Australia holds an enviable supply of natural gas. But, unlike every other gas-exporting country, it has no laws to keep a certain amount of extracted gas onshore, driving up prices and hurting consumers and manufacturers, campaigners say.

On Monday, the campaign was launched to demand the federal government to pass laws to ensure a percentage of gas is kept for domestic use rather than being exported and linked to global prices.

Such laws could stop local gas prices from rocketing, with one projection showing prices could triple next year when LNG exports ramp up.

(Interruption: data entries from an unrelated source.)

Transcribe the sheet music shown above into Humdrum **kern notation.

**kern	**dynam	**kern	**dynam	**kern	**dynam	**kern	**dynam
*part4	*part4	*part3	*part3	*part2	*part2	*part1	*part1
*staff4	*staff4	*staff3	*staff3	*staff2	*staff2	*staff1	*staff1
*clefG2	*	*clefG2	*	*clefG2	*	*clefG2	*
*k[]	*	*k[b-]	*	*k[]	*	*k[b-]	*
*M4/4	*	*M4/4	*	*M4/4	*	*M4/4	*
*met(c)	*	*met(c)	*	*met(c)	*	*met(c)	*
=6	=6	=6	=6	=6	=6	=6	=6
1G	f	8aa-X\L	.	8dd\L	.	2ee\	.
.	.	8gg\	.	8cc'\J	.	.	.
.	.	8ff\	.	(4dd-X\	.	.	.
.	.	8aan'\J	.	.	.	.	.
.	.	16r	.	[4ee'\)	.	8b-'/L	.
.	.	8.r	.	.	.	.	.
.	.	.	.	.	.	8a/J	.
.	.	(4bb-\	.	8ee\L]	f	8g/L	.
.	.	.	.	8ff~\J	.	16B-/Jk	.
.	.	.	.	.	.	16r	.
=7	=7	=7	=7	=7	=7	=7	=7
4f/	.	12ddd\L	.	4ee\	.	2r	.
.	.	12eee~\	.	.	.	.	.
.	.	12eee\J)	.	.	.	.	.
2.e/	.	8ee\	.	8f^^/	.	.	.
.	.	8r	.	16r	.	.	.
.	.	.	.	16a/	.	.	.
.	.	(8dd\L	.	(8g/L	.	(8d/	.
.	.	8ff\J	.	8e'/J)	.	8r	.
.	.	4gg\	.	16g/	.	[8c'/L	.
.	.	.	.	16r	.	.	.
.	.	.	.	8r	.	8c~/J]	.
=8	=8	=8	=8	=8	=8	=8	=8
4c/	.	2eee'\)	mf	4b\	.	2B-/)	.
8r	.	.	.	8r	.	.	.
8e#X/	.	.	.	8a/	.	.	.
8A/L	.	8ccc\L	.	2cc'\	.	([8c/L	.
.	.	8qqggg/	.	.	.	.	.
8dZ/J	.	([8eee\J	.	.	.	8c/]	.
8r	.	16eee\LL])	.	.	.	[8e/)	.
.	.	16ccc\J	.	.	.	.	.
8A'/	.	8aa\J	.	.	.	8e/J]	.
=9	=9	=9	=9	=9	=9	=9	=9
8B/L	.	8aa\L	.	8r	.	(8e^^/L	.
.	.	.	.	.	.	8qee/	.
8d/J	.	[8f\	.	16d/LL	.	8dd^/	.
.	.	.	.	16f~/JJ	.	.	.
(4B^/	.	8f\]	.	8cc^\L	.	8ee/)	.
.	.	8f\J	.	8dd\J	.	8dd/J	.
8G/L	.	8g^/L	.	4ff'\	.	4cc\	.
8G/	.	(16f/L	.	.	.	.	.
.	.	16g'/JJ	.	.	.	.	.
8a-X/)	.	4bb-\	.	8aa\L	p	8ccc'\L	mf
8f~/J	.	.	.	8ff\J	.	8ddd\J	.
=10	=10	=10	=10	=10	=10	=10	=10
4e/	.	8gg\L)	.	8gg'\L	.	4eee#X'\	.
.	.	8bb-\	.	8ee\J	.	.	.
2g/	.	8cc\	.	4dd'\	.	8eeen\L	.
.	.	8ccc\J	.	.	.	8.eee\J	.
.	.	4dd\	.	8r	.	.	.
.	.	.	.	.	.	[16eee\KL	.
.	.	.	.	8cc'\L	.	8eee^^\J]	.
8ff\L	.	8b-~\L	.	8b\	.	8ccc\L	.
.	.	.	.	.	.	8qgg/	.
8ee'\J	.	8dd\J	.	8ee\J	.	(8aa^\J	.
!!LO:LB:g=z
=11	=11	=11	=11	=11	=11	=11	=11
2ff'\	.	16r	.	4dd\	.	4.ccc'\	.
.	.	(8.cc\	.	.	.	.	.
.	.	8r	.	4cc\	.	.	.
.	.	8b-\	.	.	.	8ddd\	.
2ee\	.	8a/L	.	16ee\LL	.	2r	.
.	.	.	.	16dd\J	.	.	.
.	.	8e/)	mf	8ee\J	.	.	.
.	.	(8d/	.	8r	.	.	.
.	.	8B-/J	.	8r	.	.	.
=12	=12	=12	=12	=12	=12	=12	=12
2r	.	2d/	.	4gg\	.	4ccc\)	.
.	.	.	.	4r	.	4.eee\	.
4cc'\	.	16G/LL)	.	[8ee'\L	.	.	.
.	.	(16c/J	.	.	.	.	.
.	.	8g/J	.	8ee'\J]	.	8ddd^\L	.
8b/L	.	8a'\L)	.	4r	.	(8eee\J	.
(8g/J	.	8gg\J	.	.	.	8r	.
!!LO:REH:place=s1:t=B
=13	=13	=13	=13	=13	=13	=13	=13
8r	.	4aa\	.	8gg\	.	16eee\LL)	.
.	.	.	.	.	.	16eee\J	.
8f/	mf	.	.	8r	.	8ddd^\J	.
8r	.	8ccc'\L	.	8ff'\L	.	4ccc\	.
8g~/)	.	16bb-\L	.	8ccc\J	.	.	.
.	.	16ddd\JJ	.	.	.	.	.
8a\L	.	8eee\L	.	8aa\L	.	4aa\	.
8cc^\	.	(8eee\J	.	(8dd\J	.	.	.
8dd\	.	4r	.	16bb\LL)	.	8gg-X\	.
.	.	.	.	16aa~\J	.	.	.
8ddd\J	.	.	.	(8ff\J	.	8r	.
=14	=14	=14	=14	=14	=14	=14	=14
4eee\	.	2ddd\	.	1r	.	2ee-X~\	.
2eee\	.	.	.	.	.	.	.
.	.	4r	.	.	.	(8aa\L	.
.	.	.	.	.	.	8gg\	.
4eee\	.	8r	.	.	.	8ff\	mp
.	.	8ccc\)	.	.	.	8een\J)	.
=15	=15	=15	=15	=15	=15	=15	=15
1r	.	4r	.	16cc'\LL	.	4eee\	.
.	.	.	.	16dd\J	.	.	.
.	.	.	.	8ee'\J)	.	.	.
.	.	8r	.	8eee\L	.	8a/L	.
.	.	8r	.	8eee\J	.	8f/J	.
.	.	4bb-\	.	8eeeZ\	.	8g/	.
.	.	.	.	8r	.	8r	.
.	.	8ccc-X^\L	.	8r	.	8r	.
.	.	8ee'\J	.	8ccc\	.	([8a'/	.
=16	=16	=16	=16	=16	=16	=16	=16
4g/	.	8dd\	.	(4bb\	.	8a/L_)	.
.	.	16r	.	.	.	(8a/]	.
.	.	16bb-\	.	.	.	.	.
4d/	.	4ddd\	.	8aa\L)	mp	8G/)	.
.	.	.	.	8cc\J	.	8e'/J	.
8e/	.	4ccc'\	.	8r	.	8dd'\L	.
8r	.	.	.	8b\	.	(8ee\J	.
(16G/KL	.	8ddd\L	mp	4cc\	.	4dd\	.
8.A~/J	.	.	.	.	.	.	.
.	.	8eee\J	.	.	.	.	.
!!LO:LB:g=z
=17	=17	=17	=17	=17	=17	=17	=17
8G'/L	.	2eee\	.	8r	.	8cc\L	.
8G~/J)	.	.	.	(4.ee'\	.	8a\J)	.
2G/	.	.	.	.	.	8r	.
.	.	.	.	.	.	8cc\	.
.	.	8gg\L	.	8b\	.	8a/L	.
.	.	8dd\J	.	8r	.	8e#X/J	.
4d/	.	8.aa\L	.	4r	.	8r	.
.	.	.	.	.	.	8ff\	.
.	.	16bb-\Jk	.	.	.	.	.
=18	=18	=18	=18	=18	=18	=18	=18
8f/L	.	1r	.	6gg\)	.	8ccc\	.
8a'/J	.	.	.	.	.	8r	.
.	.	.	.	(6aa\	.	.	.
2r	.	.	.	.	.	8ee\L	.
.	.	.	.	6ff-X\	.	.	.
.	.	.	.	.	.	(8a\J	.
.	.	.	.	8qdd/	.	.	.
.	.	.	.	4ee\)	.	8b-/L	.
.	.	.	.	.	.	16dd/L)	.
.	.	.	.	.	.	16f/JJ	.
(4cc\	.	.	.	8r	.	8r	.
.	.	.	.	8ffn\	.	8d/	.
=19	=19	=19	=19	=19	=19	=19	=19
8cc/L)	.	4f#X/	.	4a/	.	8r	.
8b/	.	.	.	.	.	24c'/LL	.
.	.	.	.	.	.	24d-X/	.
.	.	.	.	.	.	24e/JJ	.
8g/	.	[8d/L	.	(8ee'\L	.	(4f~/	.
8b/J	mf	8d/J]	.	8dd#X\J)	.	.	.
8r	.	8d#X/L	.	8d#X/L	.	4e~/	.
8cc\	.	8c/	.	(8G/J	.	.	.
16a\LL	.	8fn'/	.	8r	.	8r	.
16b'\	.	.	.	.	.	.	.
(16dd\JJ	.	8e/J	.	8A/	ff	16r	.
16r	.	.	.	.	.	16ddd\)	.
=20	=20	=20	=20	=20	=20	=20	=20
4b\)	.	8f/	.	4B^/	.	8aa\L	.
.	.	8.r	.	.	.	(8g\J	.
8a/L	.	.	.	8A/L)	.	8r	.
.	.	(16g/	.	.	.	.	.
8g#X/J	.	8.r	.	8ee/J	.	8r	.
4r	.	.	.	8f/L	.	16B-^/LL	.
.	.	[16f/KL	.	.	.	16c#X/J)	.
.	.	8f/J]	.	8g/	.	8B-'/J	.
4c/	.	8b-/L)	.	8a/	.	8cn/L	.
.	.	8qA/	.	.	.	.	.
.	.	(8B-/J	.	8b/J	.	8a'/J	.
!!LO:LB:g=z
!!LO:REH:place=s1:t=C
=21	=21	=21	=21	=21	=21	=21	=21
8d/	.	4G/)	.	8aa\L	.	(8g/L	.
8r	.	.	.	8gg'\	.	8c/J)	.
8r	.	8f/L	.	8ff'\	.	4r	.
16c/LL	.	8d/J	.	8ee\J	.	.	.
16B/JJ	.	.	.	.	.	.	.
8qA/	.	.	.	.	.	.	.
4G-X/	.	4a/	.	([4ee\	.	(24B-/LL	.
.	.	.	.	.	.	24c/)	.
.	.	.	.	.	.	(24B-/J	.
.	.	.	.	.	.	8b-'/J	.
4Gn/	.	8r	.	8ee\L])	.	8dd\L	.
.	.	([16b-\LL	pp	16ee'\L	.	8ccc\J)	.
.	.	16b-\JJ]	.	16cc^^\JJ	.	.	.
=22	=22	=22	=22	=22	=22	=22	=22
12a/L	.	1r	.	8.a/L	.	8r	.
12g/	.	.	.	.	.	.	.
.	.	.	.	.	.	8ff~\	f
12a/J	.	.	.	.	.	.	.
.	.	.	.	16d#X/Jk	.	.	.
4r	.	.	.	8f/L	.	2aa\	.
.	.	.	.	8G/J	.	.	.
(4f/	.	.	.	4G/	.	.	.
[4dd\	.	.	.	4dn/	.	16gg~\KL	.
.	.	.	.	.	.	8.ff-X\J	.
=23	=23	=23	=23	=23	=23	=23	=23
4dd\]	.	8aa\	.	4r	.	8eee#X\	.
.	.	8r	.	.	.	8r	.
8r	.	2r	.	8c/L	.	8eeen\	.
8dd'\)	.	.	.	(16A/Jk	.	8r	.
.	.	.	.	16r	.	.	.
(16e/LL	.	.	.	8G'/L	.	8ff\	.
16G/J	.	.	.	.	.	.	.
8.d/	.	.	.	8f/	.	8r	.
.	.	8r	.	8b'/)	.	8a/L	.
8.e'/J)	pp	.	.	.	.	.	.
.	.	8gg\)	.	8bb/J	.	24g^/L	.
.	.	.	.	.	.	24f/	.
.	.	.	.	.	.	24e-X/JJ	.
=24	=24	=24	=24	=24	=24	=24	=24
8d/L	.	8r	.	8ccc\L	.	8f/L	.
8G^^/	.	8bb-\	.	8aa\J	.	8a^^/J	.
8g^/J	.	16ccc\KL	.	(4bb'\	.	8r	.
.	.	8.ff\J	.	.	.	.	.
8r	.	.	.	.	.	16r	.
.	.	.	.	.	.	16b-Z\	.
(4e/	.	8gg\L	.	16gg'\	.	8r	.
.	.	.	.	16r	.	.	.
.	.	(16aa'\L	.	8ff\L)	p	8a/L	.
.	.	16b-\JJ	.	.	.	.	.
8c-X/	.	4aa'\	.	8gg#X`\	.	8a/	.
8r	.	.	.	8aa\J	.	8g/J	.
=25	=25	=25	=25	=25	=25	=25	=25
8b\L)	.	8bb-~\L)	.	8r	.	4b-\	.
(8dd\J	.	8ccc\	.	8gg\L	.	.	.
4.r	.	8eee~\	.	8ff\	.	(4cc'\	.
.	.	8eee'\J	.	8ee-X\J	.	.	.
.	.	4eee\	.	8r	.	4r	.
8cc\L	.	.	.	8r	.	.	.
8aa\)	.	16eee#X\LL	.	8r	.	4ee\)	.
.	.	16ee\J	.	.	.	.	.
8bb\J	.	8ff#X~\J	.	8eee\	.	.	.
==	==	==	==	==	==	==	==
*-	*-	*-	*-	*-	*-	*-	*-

A BIS Shrapnel report found a rise could see one in five manufacturers shut down over the next half-decade. It also showed households gas bills could rise by 26 per cent over three years from 2015.

The Australian Workers Union, which is leading the campaign with the support of Australian Paper and resources giant Alcoa, said Australia was the only gas-exporting country in the world to not reserve gas for its own citizens and industries.

As a consequence, exporters were unfairly selling Australian gas back to consumers at global prices, it said.
While Australian gas has traditionally cost around $3-4 per gigajoule domestically, it could sell for up to $18 per gigajoule on Asian markets.

"We currently have a situation in which our abundant gas reserves are hurting Australian jobs and households instead of helping them," said AWU National Secretary Scott McDine said. "That's crazy and it's no wonder no other gas-exporting nation allows it."

Israel, Indonesia, Egypt each have laws requiring that a percentage of gas extracted must stay within their domestic markets. The United States has a public interest test for gas exports.

The union says state-owned companies dominate gas industries in Norway, Qatar, Russia, Algeria, and Malaysia, ensuring domestic advantage.

"Australians have a right to know their rapidly rising gas bills are actually completely preventable. We just need to do what every other gas-exporting nation does and bring in laws to look after the local population," he said.

BIS Shrapnel found gas extraction had a spectacularly high profit ratio of 66 per cent, compared to iron ore with 32 per cent and coal with 3.4 per cent.

"We are throwing away hundreds of thousands of jobs, and our national competitive advantage, simply so gas exporters can squeeze a little extra profit out of what is already a spectacularly profitable business," he said.